**INSTRUCTIONS FOR THE TASK**
Treat the line containing "ルの間にまだ固まっていないゴムをはさみ、専用の釜に" as the first line of the answer and the last line of the data as its final line, reproducing every line between exactly.

+===+

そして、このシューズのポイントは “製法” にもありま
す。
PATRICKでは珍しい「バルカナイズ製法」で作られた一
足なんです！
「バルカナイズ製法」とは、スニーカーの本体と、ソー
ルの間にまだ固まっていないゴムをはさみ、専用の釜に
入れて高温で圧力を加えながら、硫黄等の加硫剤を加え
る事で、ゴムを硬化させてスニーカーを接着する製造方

+===+

**ANSWER TO THIS EXERCISE**
ルの間にまだ固まっていないゴムをはさみ、専用の釜に
入れて高温で圧力を加えながら、硫黄等の加硫剤を加え
る事で、ゴムを硬化させてスニーカーを接着する製造方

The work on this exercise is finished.